Irving Weissman, M.D. Director, Institute of Stem Cell Biology and Regenerative Medicine
Director, Stanford Ludwig Center for Cancer Stem Cell Research and Medicine
Professor of Pathology and Developmental Biology
Co-Founder and Board Member, Forty Seven Inc
Co-Founder, President & CEO
Stanford University School of Medicine
Normal and Neoplastic Stem Cells
Neil Kumar, Ph.D. Chief Executive Officer and Founder, BridgeBio Pharma
Chief Executive Officer, Eidos Therapeutics
Targeting Genetic Disease at its Source
Genetic diseases affect 25 million Americans and countless more across the globe. Because genetic medicine is still in its adolescence, the space contains vast unmet needs and many grievous conditions. These diseases are also often targetable via precision medicine ñ one can characterize the source of the disease, define the mechanism, and drug the molecular pathophysiology at its source.
BridgeBio Pharma is dedicated to finding and efficiently developing novel, genetically targeted therapies. Led by experienced scientists, drug developers and investors, BridgeBio combines deep research and development expertise with a corporate model that efficiently distributes central resources across multiple subsidiary companies, each of which develops a specific drug. The company has a portfolio of 17 targeted genetic drugs that run from preclinical to late-stage trials with the underlying premise that a more efficient drug development ecosystem is in patients' best interests. These programs span multiple therapeutic areas including oncology, dermatology, mitochondrial disease, and cardiology. The fruits of this model are apparent in the work being done at subsidiary Eidos Therapeutics for patients with Transthyretin (TTR) Amyloidosis.

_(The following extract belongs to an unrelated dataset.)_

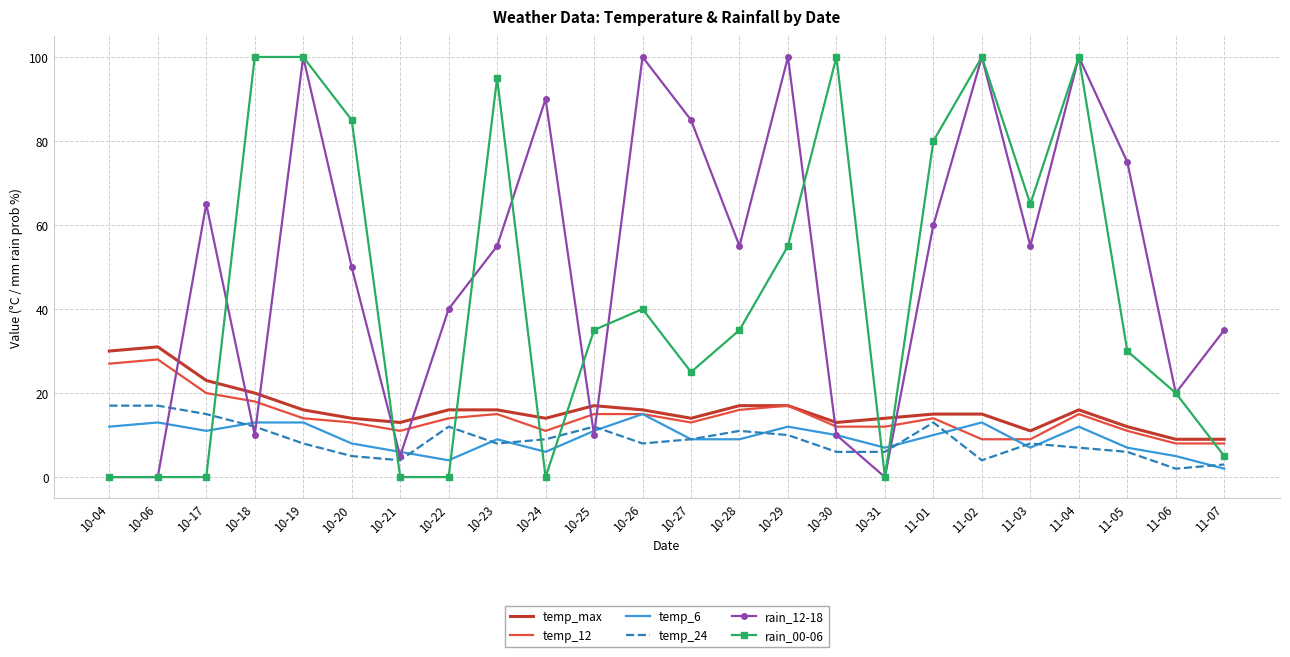

Which series has the largest total across all categories?

rain_12-18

TTR Amyloidosis is a rare, devastating disease without an FDA-approved therapy which presents in two forms - a cardiomyopathy leading to progressive heart failure, and a polyneuropathy resulting in degeneration of sensory and motor function. Current treatment options for each focus upon symptom management and do not address the underlying source or mechanism of disease.

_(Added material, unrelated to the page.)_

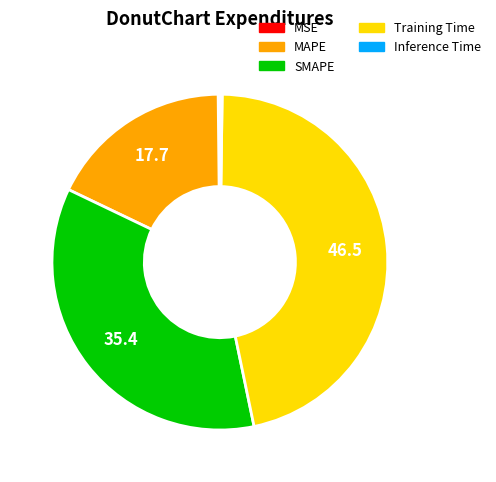

True or false: SMAPE accounts for 43% of the total.

False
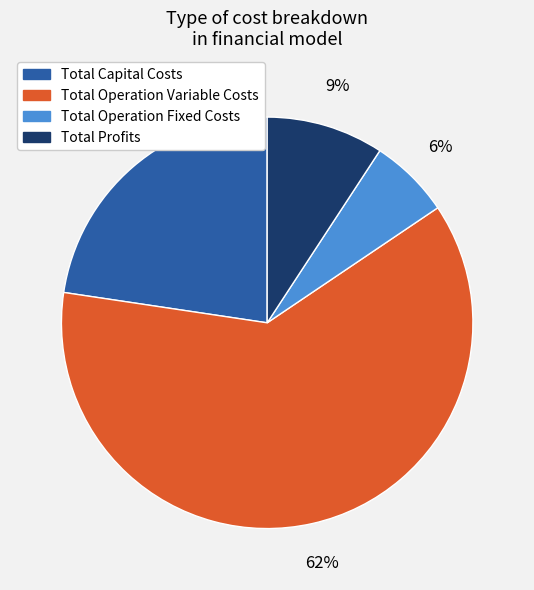

Is it true that Total Operation Fixed Costs is 6% of the pie?

True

TTR amyloidosis is brought on by the genetically-driven destabilization of a common blood borne tetramer (TTR), resulting in its disassociation into monomers, which then aggregate into amyloid fibrils and deposit in tissues where they cause disease. Eidos Therapeutics is developing a drug candidate, AG10, to treat this amyloidosis by stabilizing the TTR tetramer in the blood, halting the disease's progression. AG10, conceived to mimic a saving mutation seen in nature that stabilizes TTR, has shown promising efficacy thus far, and will enter Phase II trials this spring.
Hing Sham, Ph.D.
Senior Vice President of Research Global Blood Therapeutics
A major driver of the pathophysiology of sickle cell disease (SCD) is polymerization of deoxygenated haemoglobin S (HbS), which leads to sickling and destruction of red blood cells (RBCs) and end-organ damage. Pharmacologically increasing the proportion of oxygenated HbS in RBCs may inhibit polymerization, prevent sickling and provide long term disease modification. We report that GBT440 (Voxelotor), a small molecule which binds to the N-terminal α chain of Hb, increases HbS affinity for oxygen, delays in vitro HbS polymerization and prevents sickling of RBCs. Moreover, in a murine model of SCD, GBT440 extends the half-life of RBCs, reduces reticulocyte counts and prevents ex vivo RBC sickling. Importantly, oral dosing of GBT440 in animals demonstrates suitability for once daily dosing in humans and a highly selective partitioning into RBCs, which is a key therapeutic safety attribute. Thus, Voxelotor is currently in clinical trials to explore its potential as a disease-modifying agent in sickle cell patients, and has been granted the Break Through Designation by the FDA.
Dr. Sham joined GBT in July 2014 as senior vice president, chemistry and was appointed senior vice president, Research in May 2016. He has significant experience and accomplishments in pharmaceutical research and discovery. Prior to GBT, he served as head of research and development at iOneWorldHealth/Path.org (PATH), a non-profit pharmaceutical development organization. Prior to that, he served as senior vice president of research and head of chemical sciences at Elan Pharmaceuticals, Inc., where he led the chemistry team in the discovery of two clinical candidates for the treatment of Alzheimer's disease. Before that, he worked at Abbott Laboratories Inc., where he and his team discovered and advanced 10 clinical candidates spanning cardiovascular disease, HIV, oncology and diabetes. His 24-year tenure at Abbott Laboratories culminated in his appointment as a distinguished research fellow in global pharmaceutical discovery division.